DOCUMENT SECTION
☆ ☆ ☆ ☆ ☆

Why This Recall Matters

The recall involving the 2026 Toyota bZ and Lexus RZ centers on the control logic that manages the battery supplying power to the propulsion system. Under certain conditions, a software-related fault could trigger a loss of drive power, a scenario that immediately elevates the seriousness of the issue.

From an engineering standpoint, this is exactly why software has become one of the most critical parts of modern EV development. Electric vehicles rely on constant communication between battery management systems, power electronics and control modules, and when that chain is disrupted, the impact can go far beyond convenience.

The recall affects Toyota and Lexus electric vehicles built around increasingly software-dependent EV architectures.

The Rise Of The Software-Defined Vehicle

This recall also fits into a much larger industry trend.

Automakers are increasingly building software-defined vehicles, where functionality, efficiency, range behavior and even some performance characteristics can be adjusted or improved through software updates. That creates major opportunities for innovation, but it also means that software errors can influence critical systems that were once governed almost entirely by hardware.

As a result, recalls in the EV era are often becoming less about broken physical parts and more about the logic controlling the vehicle behind the scenes.

☆ ☆ ☆ ☆ ☆

PROVIDED RECORDS
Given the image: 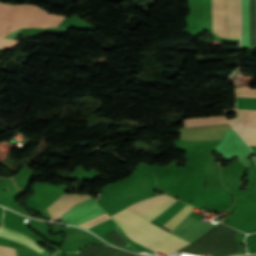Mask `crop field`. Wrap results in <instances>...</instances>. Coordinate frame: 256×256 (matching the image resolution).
I'll use <instances>...</instances> for the list:
<instances>
[{"label": "crop field", "instance_id": "crop-field-4", "mask_svg": "<svg viewBox=\"0 0 256 256\" xmlns=\"http://www.w3.org/2000/svg\"><path fill=\"white\" fill-rule=\"evenodd\" d=\"M236 97L256 98V89L237 87ZM236 118L229 123L245 139L249 146H256V111L237 110Z\"/></svg>", "mask_w": 256, "mask_h": 256}, {"label": "crop field", "instance_id": "crop-field-2", "mask_svg": "<svg viewBox=\"0 0 256 256\" xmlns=\"http://www.w3.org/2000/svg\"><path fill=\"white\" fill-rule=\"evenodd\" d=\"M63 18L33 6L0 4V36L20 27H56Z\"/></svg>", "mask_w": 256, "mask_h": 256}, {"label": "crop field", "instance_id": "crop-field-9", "mask_svg": "<svg viewBox=\"0 0 256 256\" xmlns=\"http://www.w3.org/2000/svg\"><path fill=\"white\" fill-rule=\"evenodd\" d=\"M0 256H16L14 249L0 246Z\"/></svg>", "mask_w": 256, "mask_h": 256}, {"label": "crop field", "instance_id": "crop-field-3", "mask_svg": "<svg viewBox=\"0 0 256 256\" xmlns=\"http://www.w3.org/2000/svg\"><path fill=\"white\" fill-rule=\"evenodd\" d=\"M212 34L240 39L239 0H212Z\"/></svg>", "mask_w": 256, "mask_h": 256}, {"label": "crop field", "instance_id": "crop-field-7", "mask_svg": "<svg viewBox=\"0 0 256 256\" xmlns=\"http://www.w3.org/2000/svg\"><path fill=\"white\" fill-rule=\"evenodd\" d=\"M185 127L227 123L224 116L183 120Z\"/></svg>", "mask_w": 256, "mask_h": 256}, {"label": "crop field", "instance_id": "crop-field-1", "mask_svg": "<svg viewBox=\"0 0 256 256\" xmlns=\"http://www.w3.org/2000/svg\"><path fill=\"white\" fill-rule=\"evenodd\" d=\"M176 201L177 200L167 195H157V196H153V197L144 199L142 201L136 202L126 208L132 210L138 215L151 221ZM126 208L121 210L118 213L130 218L131 220L143 225L144 227L156 232L157 234L169 239L170 241L182 247L190 244L178 238L177 236L163 230L162 228L152 223H149V221L143 219L142 217L138 216L137 214L131 212ZM118 213L111 215V217L117 222V224L120 226L123 232L132 241L148 249L152 247L167 255L182 248ZM150 250L157 252L151 248Z\"/></svg>", "mask_w": 256, "mask_h": 256}, {"label": "crop field", "instance_id": "crop-field-6", "mask_svg": "<svg viewBox=\"0 0 256 256\" xmlns=\"http://www.w3.org/2000/svg\"><path fill=\"white\" fill-rule=\"evenodd\" d=\"M0 236L8 238L13 241H16L18 243H21V244L28 246L40 253L45 250L37 242L35 243L32 239L28 238L27 236H25L19 232L6 229L3 226L0 227Z\"/></svg>", "mask_w": 256, "mask_h": 256}, {"label": "crop field", "instance_id": "crop-field-5", "mask_svg": "<svg viewBox=\"0 0 256 256\" xmlns=\"http://www.w3.org/2000/svg\"><path fill=\"white\" fill-rule=\"evenodd\" d=\"M92 196L79 194H63L57 201L47 208L52 221L59 220L73 205L84 201Z\"/></svg>", "mask_w": 256, "mask_h": 256}, {"label": "crop field", "instance_id": "crop-field-10", "mask_svg": "<svg viewBox=\"0 0 256 256\" xmlns=\"http://www.w3.org/2000/svg\"><path fill=\"white\" fill-rule=\"evenodd\" d=\"M39 256H51V255L45 250Z\"/></svg>", "mask_w": 256, "mask_h": 256}, {"label": "crop field", "instance_id": "crop-field-8", "mask_svg": "<svg viewBox=\"0 0 256 256\" xmlns=\"http://www.w3.org/2000/svg\"><path fill=\"white\" fill-rule=\"evenodd\" d=\"M191 208L192 206L186 205L161 227L171 232L181 222V220L191 211Z\"/></svg>", "mask_w": 256, "mask_h": 256}]
</instances>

☆ ☆ ☆ ☆ ☆

AIM
Transcribe the part of the Toyota and Lexus recall article starting with "Why This Recall" and going on through "software-dependent EV architectures.".

THE RESULT
Why This Recall Matters

The recall involving the 2026 Toyota bZ and Lexus RZ centers on the control logic that manages the battery supplying power to the propulsion system. Under certain conditions, a software-related fault could trigger a loss of drive power, a scenario that immediately elevates the seriousness of the issue.

From an engineering standpoint, this is exactly why software has become one of the most critical parts of modern EV development. Electric vehicles rely on constant communication between battery management systems, power electronics and control modules, and when that chain is disrupted, the impact can go far beyond convenience.

The recall affects Toyota and Lexus electric vehicles built around increasingly software-dependent EV architectures.